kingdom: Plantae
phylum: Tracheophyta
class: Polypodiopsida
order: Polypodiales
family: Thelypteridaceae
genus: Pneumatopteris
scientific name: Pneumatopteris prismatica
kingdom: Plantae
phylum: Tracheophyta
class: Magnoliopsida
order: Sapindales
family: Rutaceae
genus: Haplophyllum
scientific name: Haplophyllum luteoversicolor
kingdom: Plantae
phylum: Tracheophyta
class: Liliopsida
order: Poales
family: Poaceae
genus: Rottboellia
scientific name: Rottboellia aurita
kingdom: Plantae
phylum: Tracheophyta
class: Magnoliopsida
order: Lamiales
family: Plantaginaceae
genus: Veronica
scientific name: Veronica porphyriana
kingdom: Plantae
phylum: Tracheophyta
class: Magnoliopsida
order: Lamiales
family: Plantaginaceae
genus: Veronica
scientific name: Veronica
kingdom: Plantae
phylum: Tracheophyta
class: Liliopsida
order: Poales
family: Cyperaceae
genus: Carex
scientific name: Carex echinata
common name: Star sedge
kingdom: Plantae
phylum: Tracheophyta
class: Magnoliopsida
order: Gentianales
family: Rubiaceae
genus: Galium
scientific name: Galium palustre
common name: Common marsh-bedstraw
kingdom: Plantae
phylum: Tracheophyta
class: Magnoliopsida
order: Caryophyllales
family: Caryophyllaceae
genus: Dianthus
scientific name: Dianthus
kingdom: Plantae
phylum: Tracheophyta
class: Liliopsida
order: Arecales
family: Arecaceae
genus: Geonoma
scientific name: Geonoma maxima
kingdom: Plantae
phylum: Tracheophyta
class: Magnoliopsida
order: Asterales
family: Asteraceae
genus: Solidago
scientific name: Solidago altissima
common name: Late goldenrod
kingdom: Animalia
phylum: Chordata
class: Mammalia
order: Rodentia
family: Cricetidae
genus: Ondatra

···

ZADANIE: Zbierz z rekordów powyżej każdy wiersz, w którym pojawia się słowo „Veronica”.

PEŁNA ODPOWIEDŹ:
genus: Veronica
scientific name: Veronica porphyriana
genus: Veronica
scientific name: Veronica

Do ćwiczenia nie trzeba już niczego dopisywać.